4.4 Important Arguments

  • --max-length: fixed full sequence length. Samples are truncated to this length and then padded.
  • --channelwise-loss-weight: supports two formats
    • text_head,vq0,...,vqN
    • text_weight,total_audio_weight
  • --save-every-epochs: save one checkpoint every N epochs.

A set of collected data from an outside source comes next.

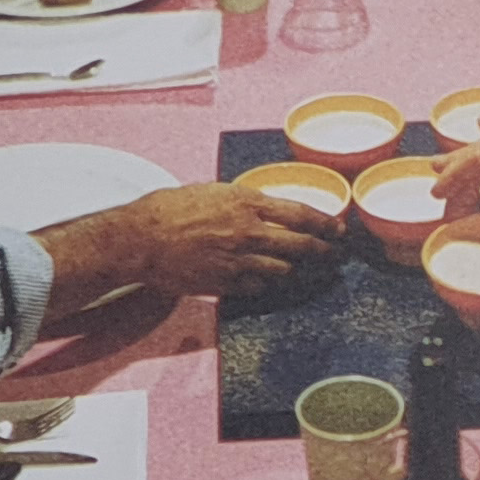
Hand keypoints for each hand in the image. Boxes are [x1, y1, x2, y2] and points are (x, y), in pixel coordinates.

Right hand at [34, 182, 342, 312]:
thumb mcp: (212, 192)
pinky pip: (258, 287)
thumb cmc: (170, 209)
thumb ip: (243, 201)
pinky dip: (264, 284)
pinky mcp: (226, 283)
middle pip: (302, 245)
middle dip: (323, 252)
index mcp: (247, 203)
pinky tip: (264, 281)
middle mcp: (249, 232)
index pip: (301, 214)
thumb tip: (266, 208)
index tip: (338, 229)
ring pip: (284, 270)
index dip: (325, 224)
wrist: (140, 238)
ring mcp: (239, 260)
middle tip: (334, 256)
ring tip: (303, 271)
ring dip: (296, 270)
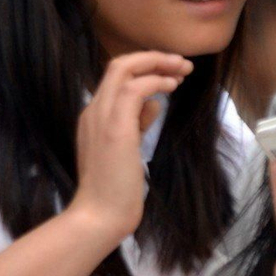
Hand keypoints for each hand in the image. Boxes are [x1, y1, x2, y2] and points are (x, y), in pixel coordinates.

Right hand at [68, 51, 193, 243]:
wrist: (98, 217)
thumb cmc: (114, 191)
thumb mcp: (127, 150)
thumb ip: (137, 124)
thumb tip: (154, 103)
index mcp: (93, 116)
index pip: (116, 78)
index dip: (144, 69)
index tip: (169, 74)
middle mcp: (93, 110)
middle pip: (118, 64)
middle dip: (153, 58)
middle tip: (181, 63)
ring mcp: (101, 116)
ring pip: (124, 68)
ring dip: (157, 64)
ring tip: (182, 70)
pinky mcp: (115, 128)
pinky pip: (135, 88)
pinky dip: (156, 81)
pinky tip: (173, 87)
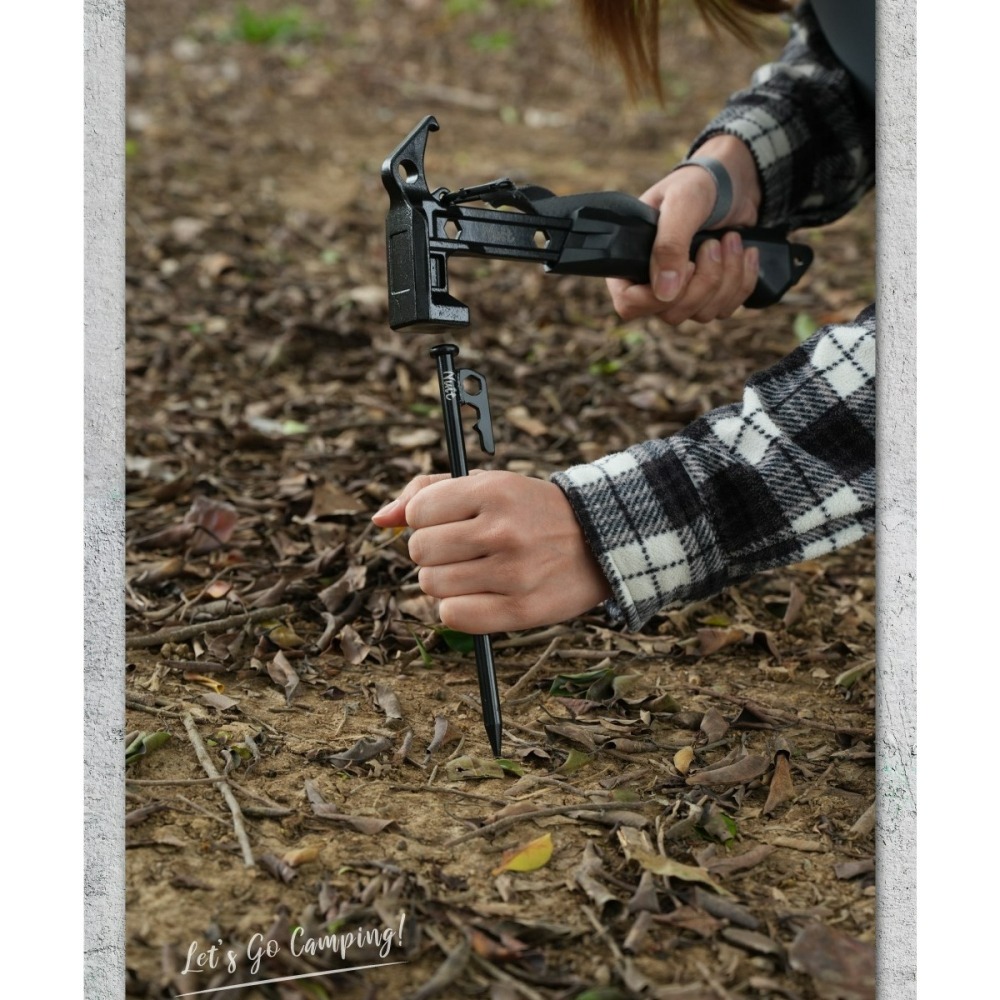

Single-GPU memory reference:

  • With accelerate launch --num_processes 1 and --per-device-batch-size 1 --gradient-accumulation-steps 1 --max-length 1024 --mixed-precision bf16, the measured training-process peak memory usage is about 3.23 GiB.

4.5 Checkpoint Contents

Each checkpoint directory can be loaded directly by the inference code in this repository. It contains:

  • model weights
  • config.json
  • tokenizer files
  • the Nano model Python source files needed for loading
  • finetune_config.json

5. One-Click Script

If you want a simple wrapper that chains preprocessing and training:

bash finetuning/run_train.sh

Common environment variables:

  • RAW_JSONL: raw training JSONL
  • PREPARED_JSONL: preprocessed JSONL
  • TRAIN_JSONL: training input; if unset, it is inferred from PREPARED_JSONL
  • OUTPUT_DIR: output directory
  • SKIP_PREPARE=1: skip preprocessing and train directly
  • PREP_ACCELERATE_ARGS_STR: extra accelerate args for prepare_data.py
  • TRAIN_ACCELERATE_ARGS_STR: extra accelerate launch args for training, mainly for overriding num_machines / num_processes / machine_rank
  • PREP_EXTRA_ARGS_STR: extra args passed to prepare_data.py
  • TRAIN_EXTRA_ARGS_STR: extra args passed to sft.py
  • ACCELERATE_CONFIG_FILE: training-time accelerate config file; if TRAIN_ACCELERATE_ARGS_STR is also provided, command-line values override the config defaults

Example:

RAW_JSONL=train_raw.jsonl \ PREPARED_JSONL=prepared/train_with_codes.jsonl \ OUTPUT_DIR=output/moss_tts_nano_sft \ PREP_ACCELERATE_ARGS_STR='--num_processes 8' \ ACCELERATE_CONFIG_FILE=finetuning/configs/accelerate_ddp_8gpu.yaml \ TRAIN_EXTRA_ARGS_STR='--per-device-batch-size 1 --gradient-accumulation-steps 4 --learning-rate 1e-5 --num-epochs 3 --mixed-precision bf16 --max-length 1024 --channelwise-loss-weight 1,32' \ bash finetuning/run_train.sh

For multi-node runs, the same idea applies: prepare shared encoded data first, then adjust ACCELERATE_CONFIG_FILE or TRAIN_ACCELERATE_ARGS_STR for your cluster.

6. Quick Verification

verify.py keeps the inference path intentionally simple. It supports:

  • voice_clone: reference audio + target text
  • continuation: continuation mode, with two input patterns
    • prompt_text + prompt_audio_path + text
    • or only text, which degrades to plain TTS

6.1 Voice Clone Verification

python finetuning/verify.py \ --checkpoint output/moss_tts_nano_sft/checkpoint-last \ --mode voice_clone \ --text "This is a quick validation example for a finetuned model." \ --prompt-audio-path ./assets/audio/zh_1.wav \ --output-audio-path output/verify_voice_clone.wav

6.2 Continuation Verification

If continuation is used with prompt-audio-path, you must also provide the corresponding prompt-text:

python finetuning/verify.py \ --checkpoint output/moss_tts_nano_sft/checkpoint-last \ --mode continuation \ --prompt-text "This sentence has already been spoken in the prompt audio." \ --prompt-audio-path ./assets/audio/zh_1.wav \ --text "This next sentence continues from that prompt for a quick continuation check." \ --output-audio-path output/verify_continuation.wav

6.3 Plain TTS Verification

If you only want plain text-to-speech without reference audio, still use continuation, but do not pass prompt-text or prompt-audio-path:

python finetuning/verify.py \ --checkpoint output/moss_tts_nano_sft/checkpoint-last \ --mode continuation \ --text "This is a quick non-streaming validation example." \ --output-audio-path output/verify_tts.wav

You can also continue using the repository-level infer.py. Checkpoints saved by finetuning are already packaged in a format that infer.py can load directly.